Quando si pensa alla parola conflitto la prima cosa che viene in mente è lo scontro tra individui, gruppi, culture e ideologie ma anche di soli interessi. In quest’accezione negativa il conflitto finisce sempre per avere un vincitore e un perdente, un minus habens e un intelligente, uno migliore e uno peggiore …

In questo divario che separa il “migliore” dal “peggiore”, il vinto si sente perso, sbagliato. Anche nei conflitti per così dire psicologici, che toccano la sfera interiore della persona, se non accompagnati possono segnare in maniera lacerante gli equilibri personali.

Quando nella relazione ci specchiamo nell’altro, spesso scopro un diverso me stesso, tanto azzoppato e manchevole quanto l’altro che ho di fronte è diverso da me. Forse gli altri non saranno l’inferno, come diceva Jean-Paul Sartre, ma sono un elemento essenziale del nostro stesso io e della nostra stessa consapevolezza: perché è nei loro sguardi che possiamo scorgere, più o meno fedelmente, l’immagine del nostro stesso volto. Se frequentiamo persone che non ci amano, che mal ci tollerano, che non credono in noi, quello che vediamo nei loro volti è un’immagine di noi miseramente deficitaria, offuscata, deformata: la nostra parte peggiore, quella che tiriamo fuori quando siamo più stanchi, delusi o più amareggiati, insomma quando non ci piacciamo più.

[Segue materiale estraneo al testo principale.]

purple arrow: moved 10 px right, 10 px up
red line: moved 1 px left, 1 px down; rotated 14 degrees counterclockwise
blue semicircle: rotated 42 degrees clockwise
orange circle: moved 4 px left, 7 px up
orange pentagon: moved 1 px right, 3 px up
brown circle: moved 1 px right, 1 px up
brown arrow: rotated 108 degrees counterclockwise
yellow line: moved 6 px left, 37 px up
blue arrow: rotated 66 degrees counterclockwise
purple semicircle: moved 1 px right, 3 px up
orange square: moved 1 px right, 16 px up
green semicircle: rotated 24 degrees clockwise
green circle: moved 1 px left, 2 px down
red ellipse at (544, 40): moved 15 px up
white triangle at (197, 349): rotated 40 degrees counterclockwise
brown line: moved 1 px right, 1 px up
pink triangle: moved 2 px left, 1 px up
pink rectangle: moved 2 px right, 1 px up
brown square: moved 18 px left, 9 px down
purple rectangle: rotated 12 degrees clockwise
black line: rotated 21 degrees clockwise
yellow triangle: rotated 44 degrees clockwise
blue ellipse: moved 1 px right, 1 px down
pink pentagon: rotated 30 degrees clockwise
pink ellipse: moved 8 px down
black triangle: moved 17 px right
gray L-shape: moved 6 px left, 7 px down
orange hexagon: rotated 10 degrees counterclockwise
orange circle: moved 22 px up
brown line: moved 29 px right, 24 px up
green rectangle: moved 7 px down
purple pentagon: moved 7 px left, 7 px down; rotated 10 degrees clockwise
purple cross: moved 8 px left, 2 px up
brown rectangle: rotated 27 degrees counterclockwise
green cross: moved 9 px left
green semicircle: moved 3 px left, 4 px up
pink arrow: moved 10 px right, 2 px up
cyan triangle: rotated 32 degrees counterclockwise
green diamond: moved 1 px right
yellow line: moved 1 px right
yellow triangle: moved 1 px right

Negli occhi dell’altro possiamo intravedere quel che egli pensa di noi, quel che sente per noi: è uno specchio, spesso disarmante e spietato nel non restituirci i nostri lineamenti gentili che tanto ci risanano l’autostima ma che riflette tutta la miseria e la finitezza della condizione umana.

Sono conflitti che si consumano al nostro interno che sembrano faticosi da sostenere, soprattutto quando predomina la sensazione oppressiva di avere un muro dinanzi a noi quasi impossibile da sormontare. È la sensazione di vuoto, di nullità, di terra arida e sterile, amaro epilogo dell’incontro tra la realtà che vivo e quella intravista nell’aspettativa altrui che mi sembra impossibile da vivere- anche solo in maniera falsata. Sono scontri che palesano una brutta immagine di noi, ma talvolta ci spronano ad emanciparci dalla propria vita.

In questo caso, riconoscere un conflitto è la scelta di non rifuggire da esso che è il primo passo verso un miglioramento personale. Non dovremmo né temerlo nè ignorarlo, ma trasformarlo in un anello di collegamento, perché il conflitto si colloca sempre in un contesto relazionale.

Solo in quest’ottica l’incontro con l’altro – anche se diverso da me, può essere inteso come un incontro generativo tra realtà differenti, che possono portare a miglioramento di noi stessi e al contempo rimanere quello che siamo senza stravolgere la nostra natura per così dire “differente”. In questo scenario si passa dallo scontro all’incontro e al confronto che riunisce e avvicina in una reciproca curiosità di attingere l’uno dall’altro.

Alla base sta una mutua tolleranza che è consapevolezza e insieme accettazione delle diversità nostre e altrui che non devono essere ragione di collisione, restando sempre rispettosi della libertà e della dignità di ciascuno.

Attraverso questa visione indulgente, persone differenti che vogliono restare differenti possono farlo senza sentirsi in difetto. Le diversità sono una ricchezza e andrebbe impedito che tutto assuma l’aspetto di una massa indistinta.

Va bene quindi migliorarsi come stimolo dell’incontro con l’Altro, ma possiamo e dobbiamo rimanere fedeli a noi stessi. E se dovesse capitarvi di continuare a sentirvi in deficit… Che diamine, cambiate frequentazioni!